Covid-19 has presented risks for the attainment of Malawi’s national development aspirations as espoused in the Malawi 2063 (MW2063) and the Sustainable Development Goals (SDGs), the National Planning Commission (NPC) has said.
NPC public relations and communications manager Thom Khanje said this in a written response to questionnaire in the context of the 2021/22 Human Development Index which has indicated that Malawi has over the past two years stagnated in improving human development conditions.
The United Nations Development Programme (UNDP) report ranked Malawi on position 169 out of the 191 globally ranked nations for a second year in a row, revealing that global disruptions such as the Covid-19 pandemic have swept social and economic shifts in countries.
Khanje has since indicated that in addition to declined economic activities and growth rates, Covid-19-related effects have included
the erosion of domestic institutional capacities, reversal of recent achievements in health and education and reversal of trade and private sector investment streams, which had brightened in recent years.
He said: “Further, social insecurity has heightened, with the evolving situation exposing various deficiencies in the healthcare systems which need to be addressed urgently.
“On the other hand, with large numbers of job losses in the formal sector, the informal sector has ceased to play an effective role of absorbing shock for alternative livelihoods, as the latter has not been spared from the Covid-19 induced decline.”
The Human development report (HDR), an analysis of a broader view on human development which assesses average long term dimensions in areas of long and healthy life, access to knowledge and decent standard of
living shows a country’s HDR is considered below the average of low HDR countries in the region with a score of 0.512, below the average of 0.547 for sub-Saharan Africa.
UNDP Administrator Achim Steiner observed in a statement accompanying the report that the world is noted as scrambling to respond to back-to-back crises, a development affecting human development.
According to Steiner almost all countries saw reversals in human development in the first year of the Covid-19 pandemic with low incomes affected the most.
But Khanje was however quick to mention that within the context of international best practice, the NPC has coordinated the development of the Covid-19 Socio-Economic Recovery Plan (SERP) to facilitate recovery in the health sector and other severely affected sectors.
He said the plan will also deal with the numerous socio-economic challenges encountered, while bearing in mind the specific needs and roles of women, youth, people with disabilities, and other vulnerable groups that bear the brunt of the compound effect of Covid-19.
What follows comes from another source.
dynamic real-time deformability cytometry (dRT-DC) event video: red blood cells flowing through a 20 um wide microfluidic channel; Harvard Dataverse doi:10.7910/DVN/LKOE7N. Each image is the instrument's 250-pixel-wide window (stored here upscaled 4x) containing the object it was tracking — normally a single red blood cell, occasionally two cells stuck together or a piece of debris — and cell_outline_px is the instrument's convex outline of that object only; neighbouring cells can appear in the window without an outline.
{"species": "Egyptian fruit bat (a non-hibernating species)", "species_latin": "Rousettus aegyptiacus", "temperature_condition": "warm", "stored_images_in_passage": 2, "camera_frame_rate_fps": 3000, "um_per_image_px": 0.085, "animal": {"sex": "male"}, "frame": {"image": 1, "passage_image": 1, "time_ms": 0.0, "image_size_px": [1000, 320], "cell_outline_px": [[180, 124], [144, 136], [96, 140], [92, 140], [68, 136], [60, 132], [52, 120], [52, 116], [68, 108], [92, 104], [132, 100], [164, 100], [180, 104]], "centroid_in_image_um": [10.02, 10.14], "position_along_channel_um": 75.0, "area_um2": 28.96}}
According to Khanje the NPC is currently in the process of reviewing the implementation progress of the first 10 years of the MW2063 which includes the strides specifically made in the implementation of the
SERP ahead of its final phase of implementation which ends in December 2023.
Economists Association of Malawi (Ecama) executive director Frank Chikuta has, however, observed that the country is generating wealth which could be used to improve the living standards adding that for the country to achieve the milestone in the MW2063, it needs to implement a number of reforms in the social and economic management of the country.
Malawi through the MW2063, a long-term development framework for the country, aims to build an inclusively wealthy and self-reliant industrialised upper middle-income country by 2063.